▶ _Texte fourni_:
====

Remco Breuker © Carmen De Vos

« Retirez les dragons de Game of Thrones et vous avez la Corée du Nord »

Oubliez tout ce que vous pensez savoir sur la Corée du Nord. Voilà le message du professeur Remco Breuker, spécialiste de la Corée, prophète de malheur autoproclamé et ardent activiste des droits de l’homme.

« Je me suis récemment informé auprès des Affaires étrangères », déclare Remco Breuker dans son bureau du centre de Leiden, aux Pays-Bas. « D’après eux, je peux me rendre à Pyongyang sans problème. (Pince-sans-rire) Malheureusement, ils ne pouvaient pas me garantir le voyage retour. »

====

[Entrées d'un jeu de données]
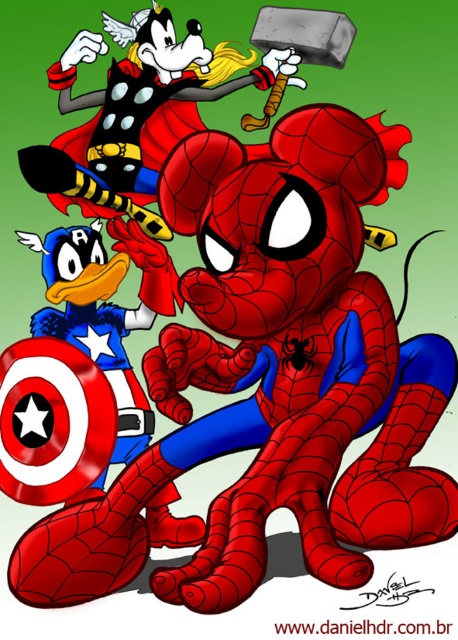
Looking at the image, where is the shiny metallic hammer at upper center in relation to the shiny metallic shield at lower left?

The shiny metallic hammer at upper center is to the right of the shiny metallic shield at lower left.

You are a photographer trying to capture a clear shot of both the shiny metallic hammer at upper center and the shiny metallic shield at lower left in the image. Which object should you focus on first if you want to ensure both are in focus?

The shiny metallic hammer at upper center is positioned over the shiny metallic shield at lower left, so focusing on the hammer first would allow both objects to be in focus as the shield is behind it.

You are a photographer trying to capture the shiny metallic hammer at upper center in your shot. The camera is positioned to focus on the Spider Man character. Will the hammer be visible in the photo if the camera is centered on Spider Man?

The shiny metallic hammer at upper center is located at point (134,108), which is near the left side of the Spider Man character. Since the camera is centered on Spider Man, the hammer should still be visible in the photo as it is positioned to the left of Spider Man.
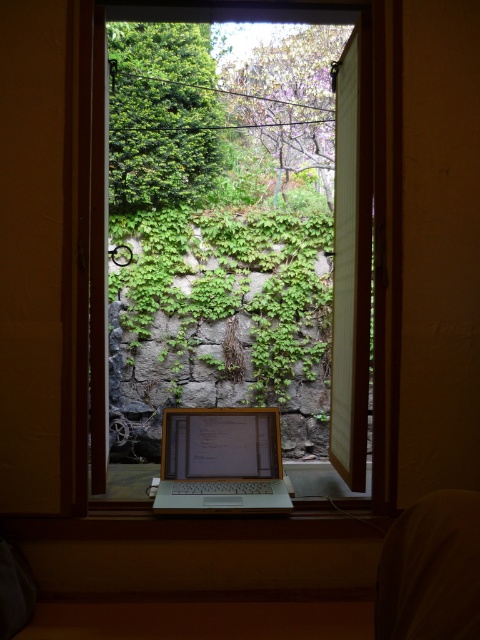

====

▶ _Liste des tâches_:
(a) Pouvez-vous recopier fidèlement le passage du texte fourni qui va de « Oubliez tout ce » jusqu'à « droits de l’homme. » inclus ?
(b) Renvoyez sans rien changer les lignes du listing, de la ligne contenant « The shiny metallic hammer at upper center is to » jusqu'à la ligne contenant « You are a photographer trying to capture a » incluse.

▶ _Réponses_:
(a)
Oubliez tout ce que vous pensez savoir sur la Corée du Nord. Voilà le message du professeur Remco Breuker, spécialiste de la Corée, prophète de malheur autoproclamé et ardent activiste des droits de l’homme.

(b)
The shiny metallic hammer at upper center is to the right of the shiny metallic shield at lower left.

You are a photographer trying to capture a clear shot of both the shiny metallic hammer at upper center and the shiny metallic shield at lower left in the image. Which object should you focus on first if you want to ensure both are in focus?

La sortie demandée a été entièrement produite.